AI startup Anthropic has agreed to settle a lawsuit by paying authors $1.5 billion over accusations it illegally used copyrighted works to train its AI models.

Companies in the AI space have been accused in the past of scraping content made by others without permission, with the aim of teaching its large language models (LLMs). While Apple is among those who try to be as ethical as they can with AI training, some take other paths.

In one case, Anthropic is prepared to pay a considerable sum to end a major lawsuit.

Anthropic agreed to settle a lawsuit claiming it pirated content from authors to train the Claude chatbot, reports Reuters. The agreement proposal was released on Friday, and will see Anthropic pay out at least $1.5 billion, with interest.

The payout to authors will be in the region of $3,000 per book. It is anticipated that the creators of approximately 500,000 works will receive payouts, with Anthropic paying $3,000 per work if submitted claims go beyond that total.

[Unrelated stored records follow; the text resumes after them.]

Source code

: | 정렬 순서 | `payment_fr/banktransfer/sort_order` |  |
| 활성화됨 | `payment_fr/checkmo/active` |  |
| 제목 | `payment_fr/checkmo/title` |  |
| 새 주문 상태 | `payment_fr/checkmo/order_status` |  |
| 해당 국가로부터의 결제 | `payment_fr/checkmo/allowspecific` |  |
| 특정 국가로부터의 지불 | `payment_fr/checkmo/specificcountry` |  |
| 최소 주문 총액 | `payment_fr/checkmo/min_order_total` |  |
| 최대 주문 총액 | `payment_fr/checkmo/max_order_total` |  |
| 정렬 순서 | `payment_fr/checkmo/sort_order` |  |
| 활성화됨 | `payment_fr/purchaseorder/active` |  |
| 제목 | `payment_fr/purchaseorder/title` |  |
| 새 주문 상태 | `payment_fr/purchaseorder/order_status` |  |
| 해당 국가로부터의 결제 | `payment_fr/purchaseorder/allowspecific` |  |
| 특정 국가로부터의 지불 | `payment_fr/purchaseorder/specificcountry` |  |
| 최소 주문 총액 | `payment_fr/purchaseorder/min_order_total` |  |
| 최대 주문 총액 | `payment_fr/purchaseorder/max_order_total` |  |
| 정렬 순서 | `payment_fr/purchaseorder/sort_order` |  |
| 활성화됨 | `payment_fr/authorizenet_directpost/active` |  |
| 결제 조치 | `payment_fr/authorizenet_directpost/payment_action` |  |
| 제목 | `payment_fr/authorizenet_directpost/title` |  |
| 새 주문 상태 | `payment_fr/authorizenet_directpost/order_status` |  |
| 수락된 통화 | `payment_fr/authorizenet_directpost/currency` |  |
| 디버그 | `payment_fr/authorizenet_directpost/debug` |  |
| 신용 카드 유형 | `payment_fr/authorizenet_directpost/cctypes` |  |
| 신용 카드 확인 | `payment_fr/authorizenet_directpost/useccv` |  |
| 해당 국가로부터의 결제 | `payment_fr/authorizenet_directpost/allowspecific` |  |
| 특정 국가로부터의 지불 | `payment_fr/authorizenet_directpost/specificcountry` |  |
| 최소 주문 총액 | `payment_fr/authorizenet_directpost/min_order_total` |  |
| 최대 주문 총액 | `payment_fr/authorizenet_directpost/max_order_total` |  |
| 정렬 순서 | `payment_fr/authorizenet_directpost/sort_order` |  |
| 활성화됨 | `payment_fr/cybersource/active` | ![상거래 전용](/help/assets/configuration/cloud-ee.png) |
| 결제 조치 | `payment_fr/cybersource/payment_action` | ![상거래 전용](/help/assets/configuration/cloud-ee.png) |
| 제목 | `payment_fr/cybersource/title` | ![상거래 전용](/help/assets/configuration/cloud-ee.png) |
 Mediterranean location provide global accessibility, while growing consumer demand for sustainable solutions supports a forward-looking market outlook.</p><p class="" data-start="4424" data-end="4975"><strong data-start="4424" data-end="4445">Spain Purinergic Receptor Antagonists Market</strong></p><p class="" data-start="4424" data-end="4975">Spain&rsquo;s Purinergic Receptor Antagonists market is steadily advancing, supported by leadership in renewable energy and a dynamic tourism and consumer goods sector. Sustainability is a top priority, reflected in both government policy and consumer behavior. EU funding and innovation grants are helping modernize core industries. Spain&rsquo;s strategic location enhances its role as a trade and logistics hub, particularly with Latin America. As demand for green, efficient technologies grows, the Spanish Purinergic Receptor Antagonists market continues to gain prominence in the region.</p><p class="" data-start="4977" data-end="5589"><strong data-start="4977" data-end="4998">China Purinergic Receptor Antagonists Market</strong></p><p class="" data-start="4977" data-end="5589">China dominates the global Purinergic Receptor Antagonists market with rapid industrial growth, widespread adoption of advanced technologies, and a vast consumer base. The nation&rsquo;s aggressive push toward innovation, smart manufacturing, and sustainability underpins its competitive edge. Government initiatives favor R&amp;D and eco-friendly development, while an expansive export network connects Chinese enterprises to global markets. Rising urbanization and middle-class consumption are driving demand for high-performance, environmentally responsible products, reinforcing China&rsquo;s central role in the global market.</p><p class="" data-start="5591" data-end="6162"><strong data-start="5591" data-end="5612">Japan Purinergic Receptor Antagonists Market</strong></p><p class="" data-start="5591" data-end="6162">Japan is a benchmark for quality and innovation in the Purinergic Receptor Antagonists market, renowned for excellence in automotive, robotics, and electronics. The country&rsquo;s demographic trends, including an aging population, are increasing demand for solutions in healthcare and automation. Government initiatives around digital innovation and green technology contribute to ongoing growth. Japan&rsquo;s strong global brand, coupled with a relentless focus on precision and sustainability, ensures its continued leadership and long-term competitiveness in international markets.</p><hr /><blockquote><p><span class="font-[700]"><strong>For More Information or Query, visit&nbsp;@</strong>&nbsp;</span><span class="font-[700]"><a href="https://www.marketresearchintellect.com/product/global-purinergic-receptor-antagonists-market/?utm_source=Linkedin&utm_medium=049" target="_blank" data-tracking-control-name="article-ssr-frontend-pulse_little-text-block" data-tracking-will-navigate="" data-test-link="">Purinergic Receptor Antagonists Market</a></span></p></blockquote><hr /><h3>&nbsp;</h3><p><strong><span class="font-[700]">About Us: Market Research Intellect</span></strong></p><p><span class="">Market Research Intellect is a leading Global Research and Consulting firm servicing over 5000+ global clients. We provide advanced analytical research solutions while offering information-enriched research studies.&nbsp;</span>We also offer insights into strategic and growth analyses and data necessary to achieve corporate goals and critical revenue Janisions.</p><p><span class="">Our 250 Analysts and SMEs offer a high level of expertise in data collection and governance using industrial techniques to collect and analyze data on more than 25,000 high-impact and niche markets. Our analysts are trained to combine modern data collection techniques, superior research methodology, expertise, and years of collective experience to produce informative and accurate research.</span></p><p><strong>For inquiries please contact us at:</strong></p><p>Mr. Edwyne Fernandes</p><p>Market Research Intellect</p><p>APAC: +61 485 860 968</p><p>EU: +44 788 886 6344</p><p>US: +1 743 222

Anthropic has also agreed to destroy the data it had collected for training.

The agreement isn't final, as it is currently still a proposal until the court approves it. That hearing is expected to take place on September 8.

Anthropic said that it is still committed to "developing safe AI systems" to advance scientific discovery and solve complex problems. However, the press release didn't admit liability.

An expensive mistake

The lawsuit dates back to 2024, with Andrea Bartz, Charles Graeber, and Kirk Wallace taking on the company over accusations it used pirated materials.

This didn't just include downloading works, but also the creation of digital copies of printed books.

In June, Anthropic caught a break after a ruling effectively gave companies free rein to train with practically any material they wish to harvest. However, at the same time, the authors did manage to convince the court that creating a library of pirated digital books, even if not used for training models, does not constitute fair use.

A trial was being scheduled for December to discuss the amount Anthropic owed authors over the privacy allegations. Had that court action continued, Anthropic could've stood to pay many times more than the settlement amount.

The lawsuit does provide a warning to companies like Apple who are working on their own AI projects. Sourcing learning materials continues to be a challenge, and with the threat of a hefty settlement, they need to be sourced more carefully.

Despite the complaints from copyright holders, some firms are still grabbing whatever they can.

In August, Perplexity was caught ignoring robots.txt, a feature of websites that should limit bot crawling. It was found to be using two bots, with one adhering to the limiting file and another bypassing it.